#### [Your objective]
From the blog post on this year's cold weather below, extract verbatim the passage from "The weather this" up to and including "turned cold again.".

The weather this year has been abnormally cold. It began during the winter in Marathon. I complained about it here on this blog.
It continued when Libby and I wanted to go camping in the mid-Atlantic states on our way north. The cold weather defeated us and caused us to cancel our plans.
After arriving in Vermont, I thought that we were past the cold spring. We had some nice days, and May 20 (the day of Sara's wedding) was lovely. But since then it has turned cold again.
I in particular am eager to take our canoe out to Valcour Island. But the weather has been so cold and the lake so rough that we can't. (I hope to try again next weekend)
But before leaping to the conclusion that all of this is due to Global Cooling ;-), I heard a very interesting story on Vermont Public Radio, about 1816 in Vermont. You can listen to the recording here http://digital.vpr.net/post/1816-year-without-summer, or read about it here The Summer(?) of 1816, or here Year Without a Summer. Indeed, it was not just Vermont, but the whole globe's weather was abnormal that year.
By September, most of Vermont had been a full three months without rain. Fires which swept through parched forest land filled the air with acrid smoke and a general darkness. Another killing frost struck the final blow on the tenth, wiping out whatever had managed to survive to that point.
This having been the worst of a string of bad years, many moved west, thinking the weather had turned permanently. Richford was nearly a ghost town, the remaining few barely surviving; Waterford had so few residents that no Town Meetings were held for several years; Granby's population fell so low that the town gave up its incorporation. Unable to sell their land, many just up and left. New immigration eventually brought in people who had no memory of the hard times.Perhaps scariest of all, 1816 Vermonters reported that from June all through the summer, that the intensity of daylight diminished noticeably day by day. Religious people would of course leap to the conclusion that this was "the end of days" or the Apocalypse, or that the Sun was being extinguished.

#### [Information shown]
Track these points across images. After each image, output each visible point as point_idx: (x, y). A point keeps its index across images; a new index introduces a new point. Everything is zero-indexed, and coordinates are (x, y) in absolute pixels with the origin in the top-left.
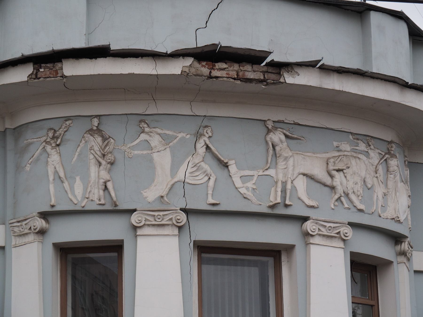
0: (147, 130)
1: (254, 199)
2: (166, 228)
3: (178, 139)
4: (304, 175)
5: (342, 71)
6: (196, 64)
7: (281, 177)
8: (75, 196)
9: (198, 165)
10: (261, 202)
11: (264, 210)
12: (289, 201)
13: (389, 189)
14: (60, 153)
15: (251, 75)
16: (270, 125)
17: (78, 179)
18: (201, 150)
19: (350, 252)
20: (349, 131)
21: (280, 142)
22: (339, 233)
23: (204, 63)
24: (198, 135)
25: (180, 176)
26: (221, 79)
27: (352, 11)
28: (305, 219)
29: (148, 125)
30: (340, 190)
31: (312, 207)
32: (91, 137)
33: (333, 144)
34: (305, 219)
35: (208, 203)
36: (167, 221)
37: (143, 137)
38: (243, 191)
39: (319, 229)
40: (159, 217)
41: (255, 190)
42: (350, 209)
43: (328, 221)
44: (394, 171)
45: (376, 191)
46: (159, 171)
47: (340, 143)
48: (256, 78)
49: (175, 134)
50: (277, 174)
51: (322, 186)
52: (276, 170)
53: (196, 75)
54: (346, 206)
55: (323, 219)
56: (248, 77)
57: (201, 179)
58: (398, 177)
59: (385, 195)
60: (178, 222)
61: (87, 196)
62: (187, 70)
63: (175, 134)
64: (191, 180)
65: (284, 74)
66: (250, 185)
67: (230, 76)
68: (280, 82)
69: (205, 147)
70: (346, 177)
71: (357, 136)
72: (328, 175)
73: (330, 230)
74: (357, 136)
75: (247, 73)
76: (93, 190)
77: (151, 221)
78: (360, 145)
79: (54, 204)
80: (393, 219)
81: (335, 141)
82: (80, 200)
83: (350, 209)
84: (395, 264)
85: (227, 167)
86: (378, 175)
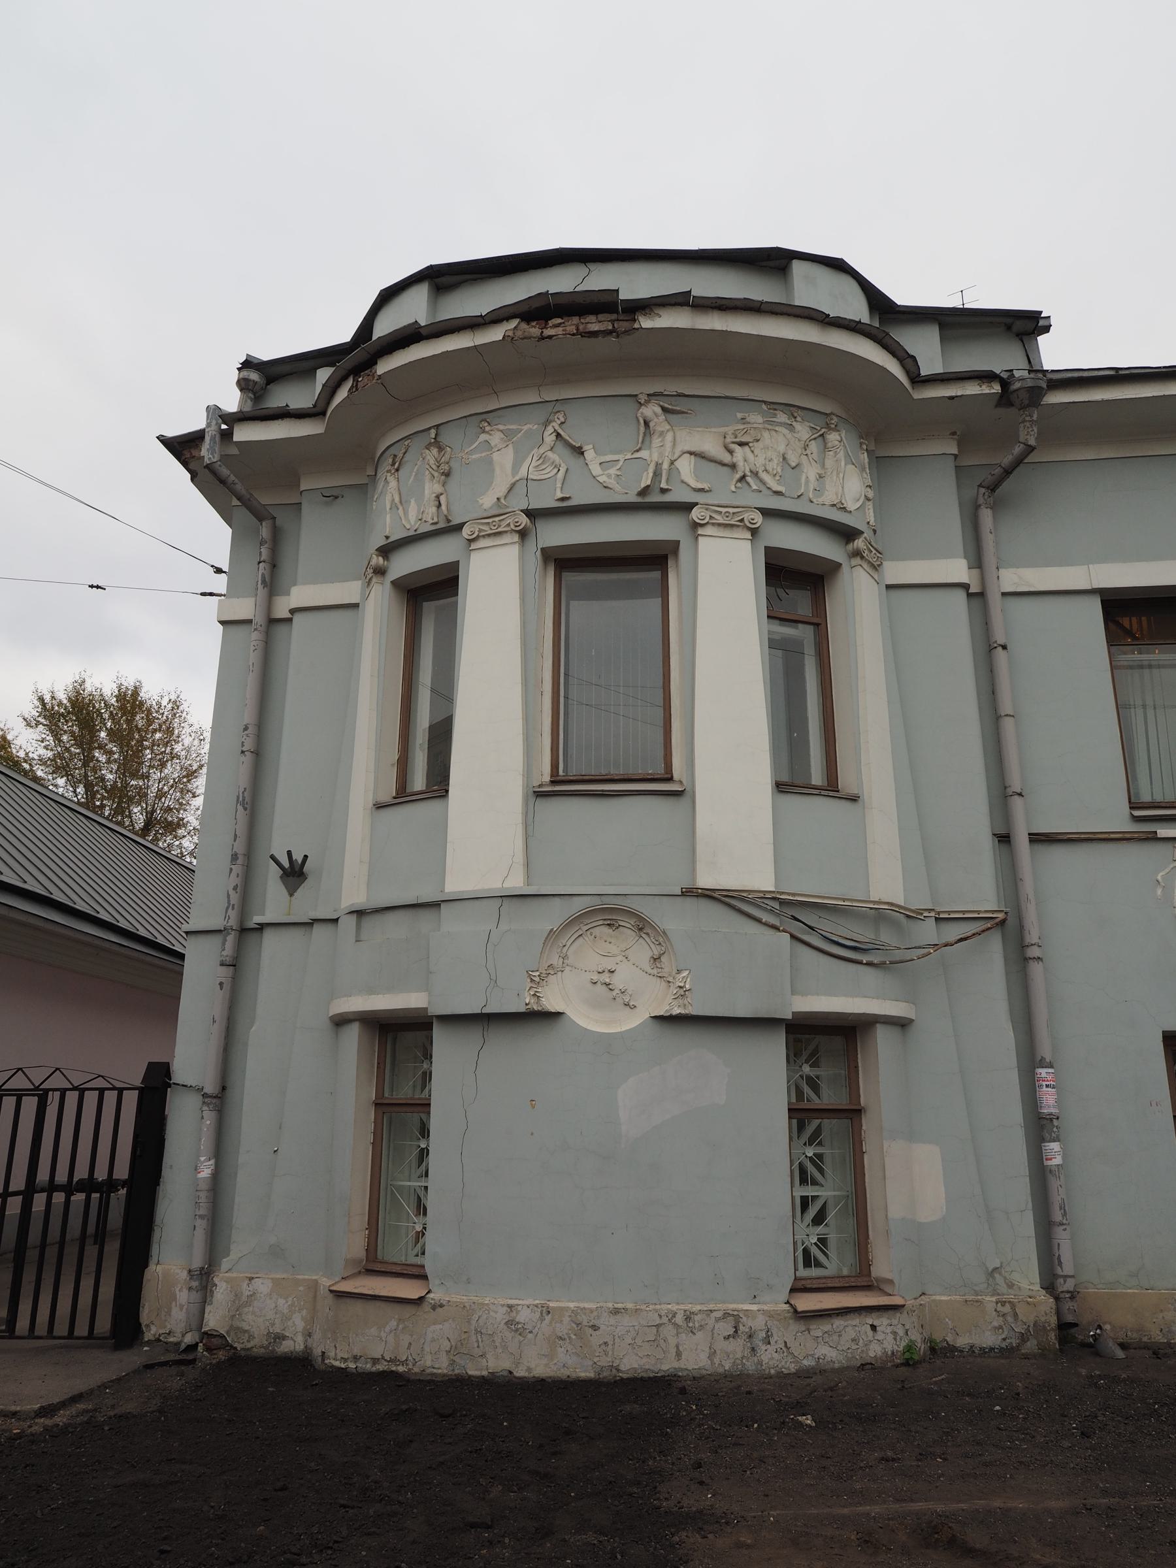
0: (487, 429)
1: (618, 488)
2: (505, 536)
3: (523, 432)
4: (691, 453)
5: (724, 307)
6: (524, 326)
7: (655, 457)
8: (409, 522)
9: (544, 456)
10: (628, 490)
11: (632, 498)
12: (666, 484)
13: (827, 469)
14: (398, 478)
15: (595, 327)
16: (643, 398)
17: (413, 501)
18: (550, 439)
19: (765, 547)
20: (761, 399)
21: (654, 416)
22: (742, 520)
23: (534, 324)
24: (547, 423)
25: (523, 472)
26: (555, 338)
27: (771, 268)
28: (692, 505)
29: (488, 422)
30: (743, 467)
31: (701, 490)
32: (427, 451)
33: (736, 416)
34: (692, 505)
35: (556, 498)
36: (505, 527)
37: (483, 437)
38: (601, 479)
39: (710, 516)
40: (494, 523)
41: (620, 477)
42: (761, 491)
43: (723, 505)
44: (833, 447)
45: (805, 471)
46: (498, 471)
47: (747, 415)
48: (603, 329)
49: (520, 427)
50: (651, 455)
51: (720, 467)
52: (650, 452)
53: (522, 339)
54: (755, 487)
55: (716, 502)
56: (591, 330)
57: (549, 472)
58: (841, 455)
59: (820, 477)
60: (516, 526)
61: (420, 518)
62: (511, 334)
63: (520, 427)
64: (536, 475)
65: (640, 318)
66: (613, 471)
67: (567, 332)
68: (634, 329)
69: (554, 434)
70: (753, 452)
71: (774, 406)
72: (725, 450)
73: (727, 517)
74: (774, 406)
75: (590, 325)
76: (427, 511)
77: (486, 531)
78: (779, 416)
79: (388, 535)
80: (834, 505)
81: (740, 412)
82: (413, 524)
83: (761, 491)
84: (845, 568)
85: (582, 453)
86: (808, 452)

#### [Solution]
The weather this year has been abnormally cold. It began during the winter in Marathon. I complained about it here on this blog.
It continued when Libby and I wanted to go camping in the mid-Atlantic states on our way north. The cold weather defeated us and caused us to cancel our plans.
After arriving in Vermont, I thought that we were past the cold spring. We had some nice days, and May 20 (the day of Sara's wedding) was lovely. But since then it has turned cold again.